The Central Piedmont Shear Zone of the Southern Appalachian Piedmont
Allen Dennis, Univ South Carolina Aiken
The central Piedmont shear zone in western South Carolina, sometimes called the Cross Anchor fault, juxtaposes Ediacaran-Cambrian rocks of Carolinia with Silurian Cat Square (CS) paragneiss. The most recent major movement on the fault is Pennsylvanian, and is related to emplacement of a large composite crystalline thrust sheet. Lower metamorphic grade Carolina terrane rocks are in the hanging wall, and higher grade CS rocks are in the footwall. The Charlotte t of Carolinia is an exotic peri-Gondwanan arc terrane that experienced peak metamorphic conditions (upper greenschist to amphibolite facies) between 538-535 Ma. The Wenlock-Ludlow protolith of CS paragneiss included sediments derived from both Carolinia and Laurentia, and was metamorphosed to upper amphibolite facies at the Devonian-Mississippian boundary. There is no strain gradient associated with the CPSZ; generally the fault crosscuts the foliation, and the fault and foliation were subsequently folded. In central South Carolina the CPSZ is rotated to a near horizontal orientation, and footwall rocks of the CS t are exposed within the Whitmire reentrant.

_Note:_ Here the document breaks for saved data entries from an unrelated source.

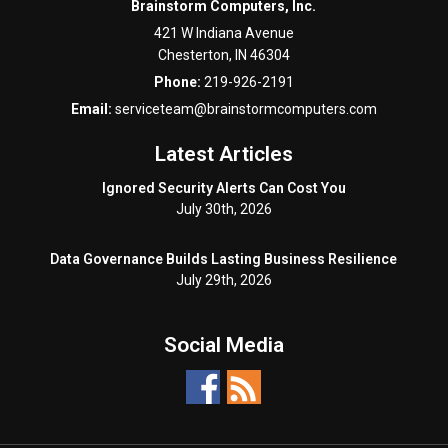
Brainstorm Computers, Inc.
421 W Indiana Avenue
Chesterton
,
IN
46304
Phone:
219-926-2191
Email:
serviceteam@brainstormcomputers.com
Latest Articles
Ignored Security Alerts Can Cost You
July 30th, 2026
Data Governance Builds Lasting Business Resilience
July 29th, 2026
Social Media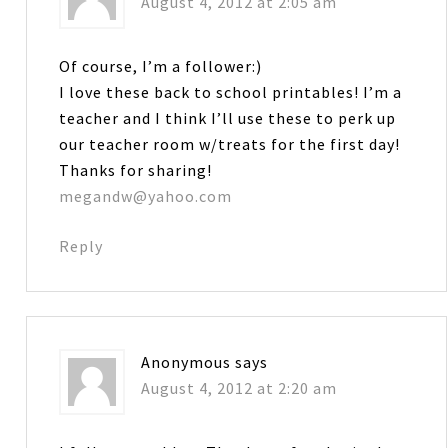
August 4, 2012 at 2:05 am
Of course, I’m a follower:)
I love these back to school printables! I’m a
teacher and I think I’ll use these to perk up
our teacher room w/treats for the first day!
Thanks for sharing!
megandw@yahoo.com
Reply
Anonymous
says
August 4, 2012 at 2:20 am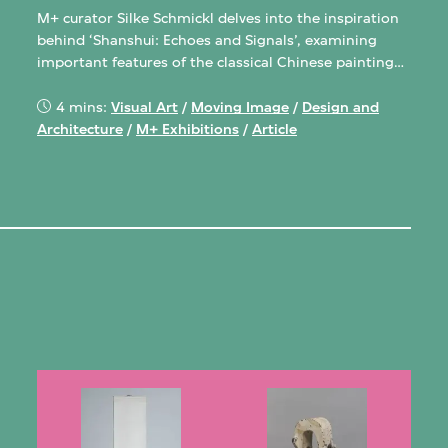
M+ curator Silke Schmickl delves into the inspiration
behind ‘Shanshui: Echoes and Signals’, examining
important features of the classical Chinese painting
genre and how they’re translated and transformed in
the exhibition.
4 mins:
Visual Art
/
Moving Image
/
Design and
Architecture
/
M+ Exhibitions
/
Article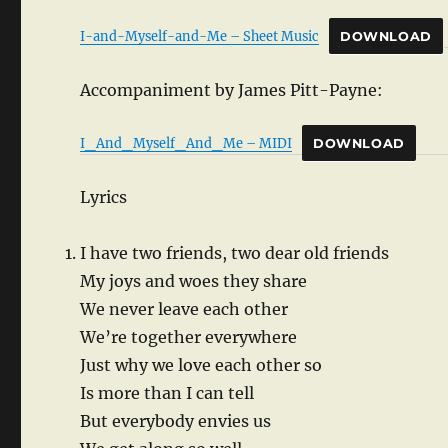
I-and-Myself-and-Me – Sheet Music
DOWNLOAD
Accompaniment by James Pitt-Payne:
I_And_Myself_And_Me – MIDI
DOWNLOAD
Lyrics
I have two friends, two dear old friends
My joys and woes they share
We never leave each other
We’re together everywhere
Just why we love each other so
Is more than I can tell
But everybody envies us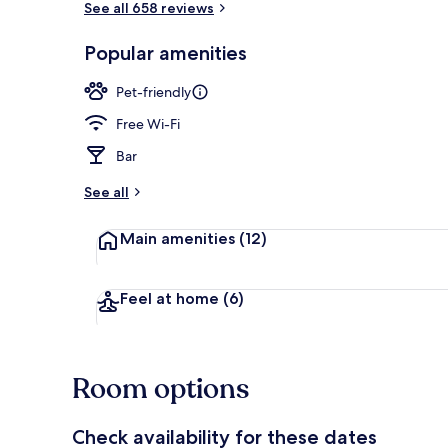
See all 658 reviews
Popular amenities
Garden
Pet-friendly
Free Wi-Fi
Bar
See all
Main amenities
(12)
Feel at home
(6)
Room options
Check availability for these dates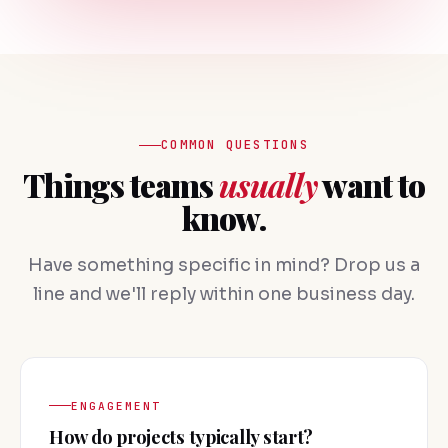
COMMON QUESTIONS
Things teams
usually
want to
know.
Have something specific in mind? Drop us a
line and we'll reply within one business day.
ENGAGEMENT
How do projects typically start?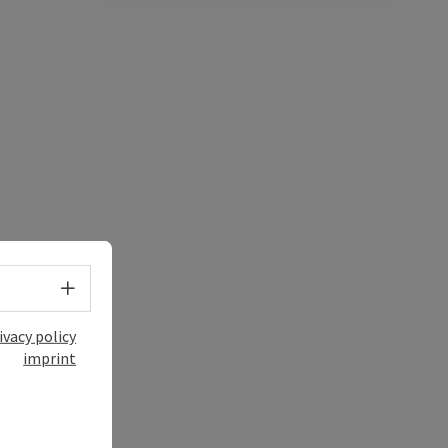
Select language - Open menu
ivacy policy
imprint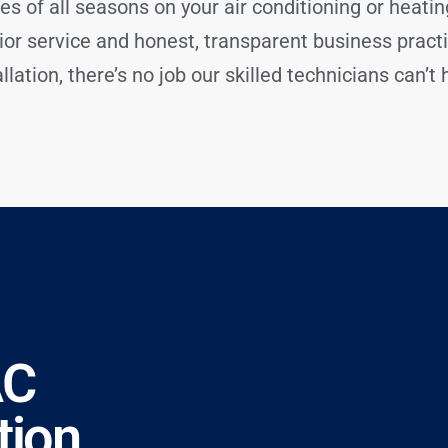
es of all seasons on your air conditioning or heati
ior service and honest, transparent business prac
lation, there’s no job our skilled technicians can’t 
AC
tion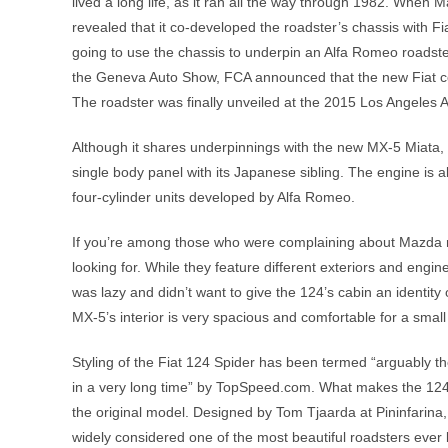
lived a long life, as it ran all the way through 1982. When
revealed that it co-developed the roadster’s chassis with Fi
going to use the chassis to underpin an Alfa Romeo roadster
the Geneva Auto Show, FCA announced that the new Fiat con
The roadster was finally unveiled at the 2015 Los Angeles 
Although it shares underpinnings with the new MX-5 Miata, t
single body panel with its Japanese sibling. The engine is al
four-cylinder units developed by Alfa Romeo.
If you’re among those who were complaining about Mazda no
looking for. While they feature different exteriors and engine
was lazy and didn’t want to give the 124’s cabin an identity o
MX-5’s interior is very spacious and comfortable for a small
Styling of the Fiat 124 Spider has been termed “arguably th
in a very long time” by TopSpeed.com. What makes the 124 S
the original model. Designed by Tom Tjaarda at Pininfarina,
widely considered one of the most beautiful roadsters ever b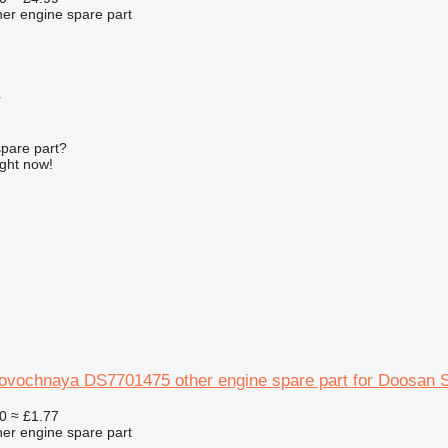
her engine spare part
r
spare part?
ight now!
rovochnaya DS7701475 other engine spare part for Doosan 
0
≈ £1.77
her engine spare part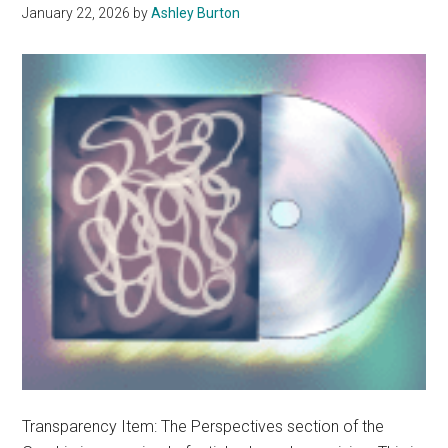
January 22, 2026
by
Ashley Burton
Transparency Item: The Perspectives section of the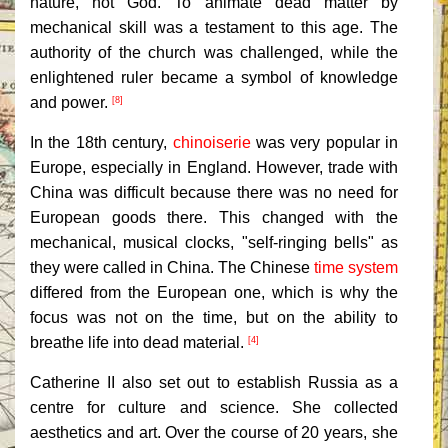
nature, not God. To animate dead matter by
mechanical skill was a testament to this age. The
authority of the church was challenged, while the
enlightened ruler became a symbol of knowledge
and power.
[8]
In the 18th century,
chinoiserie
was very popular in
Europe, especially in England. However, trade with
China was difficult because there was no need for
European goods there. This changed with the
mechanical, musical clocks, "self-ringing bells" as
they were called in China. The Chinese
time system
differed from the European one, which is why the
focus was not on the time, but on the ability to
breathe life into dead material.
[4]
Catherine II also set out to establish Russia as a
centre for culture and science. She collected
aesthetics and art. Over the course of 20 years, she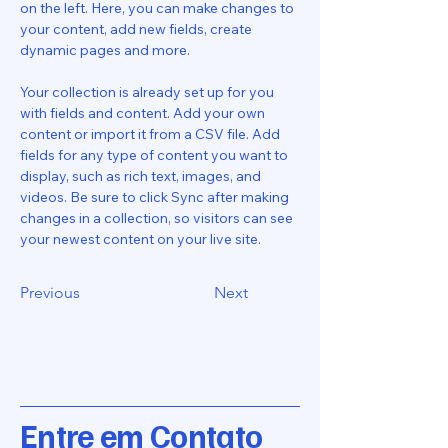
on the left. Here, you can make changes to 
your content, add new fields, create 
dynamic pages and more.
Your collection is already set up for you 
with fields and content. Add your own 
content or import it from a CSV file. Add 
fields for any type of content you want to 
display, such as rich text, images, and 
videos. Be sure to click Sync after making 
changes in a collection, so visitors can see 
your newest content on your live site. 
Previous
Next
Entre em Contato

The Central Piedmont shear zone is not the suture between Carolinia and Laurentia. Several lines of evidence suggest that Carolinia accreted to Laurentia in the Middle Ordovician, and subsequently rifted from the continent. Sedimentary rocks of the CS basin were deposited during this rifting event, accepting detritus from both the accreted terrane and Laurentia and covering their suture. The structure mapped as the Brindle Creek fault originally formed as the unconformity beneath the CS basin. When southern Appalachian crystalline rocks southeast of the Burnsville fault and Brevard zone are restored to their Devonian position at the New York Promontory after removing ≥ 500 km of dextral motion, it is clear that the CS basin is a southern extension of the system of Salinic basins that covers much of New England and the Canadian Maritimes. Asymmetric lithospheric thinning was coeval with CS basin deposition, and a suite of 424-414 Ma lower crustal melts (e.g., Newberry granite, Lake Murray gneiss, Clouds Creek pluton) intrudes Carolinia. These magmas were followed by a linear array of ca. 400 Ma mantle-derived alkalic-subalkalic gabbros and ring syenites. Frasnian-Fammenian collapse of the CS basin and metamorphism up to granulite facies is recorded as the Neoacadian orogeny. Subsequent dextral strike-slip motion along the Burnsville/Brevard faults during the Mississippian brought these terranes south where oblique-slip emplacement of the crystalline thrust sheet resulted in their current juxtaposition.